認知症の親が卑猥な言動を繰り返す…どう対応すればいいのか
認知症を発症すると、性的な言動が繰り返し見られるケースがあります。これは「性的逸脱行為」と呼ばれ、介護者に対して卑猥な質問を繰り返し行ったり性器を露出したり、時には性行為を迫る特徴です。認知症患者さんの30%以上に見られ、理性を保つ前頭葉が障害される前頭側頭型認知症に多く現れます。また、認知症を発症すると社会的認知も障害されるのも一因とされています。自分の言動や行動が周囲の人や自分自身にどのような影響をもたらすのか想像できなくなって起こると考えられているのです。

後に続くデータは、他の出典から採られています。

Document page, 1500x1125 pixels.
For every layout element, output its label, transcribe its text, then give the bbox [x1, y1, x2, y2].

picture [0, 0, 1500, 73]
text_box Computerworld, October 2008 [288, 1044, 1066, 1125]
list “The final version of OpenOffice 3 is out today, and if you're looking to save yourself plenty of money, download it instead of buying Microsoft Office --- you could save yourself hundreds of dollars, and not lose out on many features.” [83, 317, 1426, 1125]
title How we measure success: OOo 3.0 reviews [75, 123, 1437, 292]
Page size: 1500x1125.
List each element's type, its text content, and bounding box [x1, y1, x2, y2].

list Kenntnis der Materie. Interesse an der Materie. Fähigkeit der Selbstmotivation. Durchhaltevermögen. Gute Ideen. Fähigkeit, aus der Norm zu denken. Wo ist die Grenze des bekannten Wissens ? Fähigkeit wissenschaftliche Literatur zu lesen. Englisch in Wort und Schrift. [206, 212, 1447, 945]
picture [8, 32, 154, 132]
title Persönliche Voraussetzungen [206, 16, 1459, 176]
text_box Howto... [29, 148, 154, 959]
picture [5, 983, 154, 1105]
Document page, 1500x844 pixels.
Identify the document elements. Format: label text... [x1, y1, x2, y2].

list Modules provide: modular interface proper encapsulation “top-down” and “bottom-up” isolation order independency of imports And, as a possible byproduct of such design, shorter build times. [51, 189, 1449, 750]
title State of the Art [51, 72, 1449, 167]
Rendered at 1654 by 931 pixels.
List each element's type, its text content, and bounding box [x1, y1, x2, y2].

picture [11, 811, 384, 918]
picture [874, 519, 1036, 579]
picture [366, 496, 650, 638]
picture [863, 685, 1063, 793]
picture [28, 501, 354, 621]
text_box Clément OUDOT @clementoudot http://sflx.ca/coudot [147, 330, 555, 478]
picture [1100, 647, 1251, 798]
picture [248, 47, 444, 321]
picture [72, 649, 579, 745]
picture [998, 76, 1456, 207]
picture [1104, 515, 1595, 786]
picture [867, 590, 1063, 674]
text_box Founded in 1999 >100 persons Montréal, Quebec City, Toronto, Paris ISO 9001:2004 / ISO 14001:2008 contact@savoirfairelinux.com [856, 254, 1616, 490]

とりわけ問題なのが、訪問ヘルパーや看護師に対する男性利用者の性的逸脱行為です。ヘルパーや看護師は女性の割合が高く、訪問介護は基本的に1対1で密室で行われるので人目がなく性的行動をしやすい。実際、性的逸脱行為によって介護サービスを打ち切られる事例が少なくありません。
認知症の親に、性的逸脱行為が見られると、家族は戸惑いショックを受けるでしょう。ですが、私たちは「高齢になると性的関心は消滅する」と思い込んでいるので、親の性的行動に余計に驚くのです。まずは100歳になっても性的関心は失われないことを認識しておく必要があります。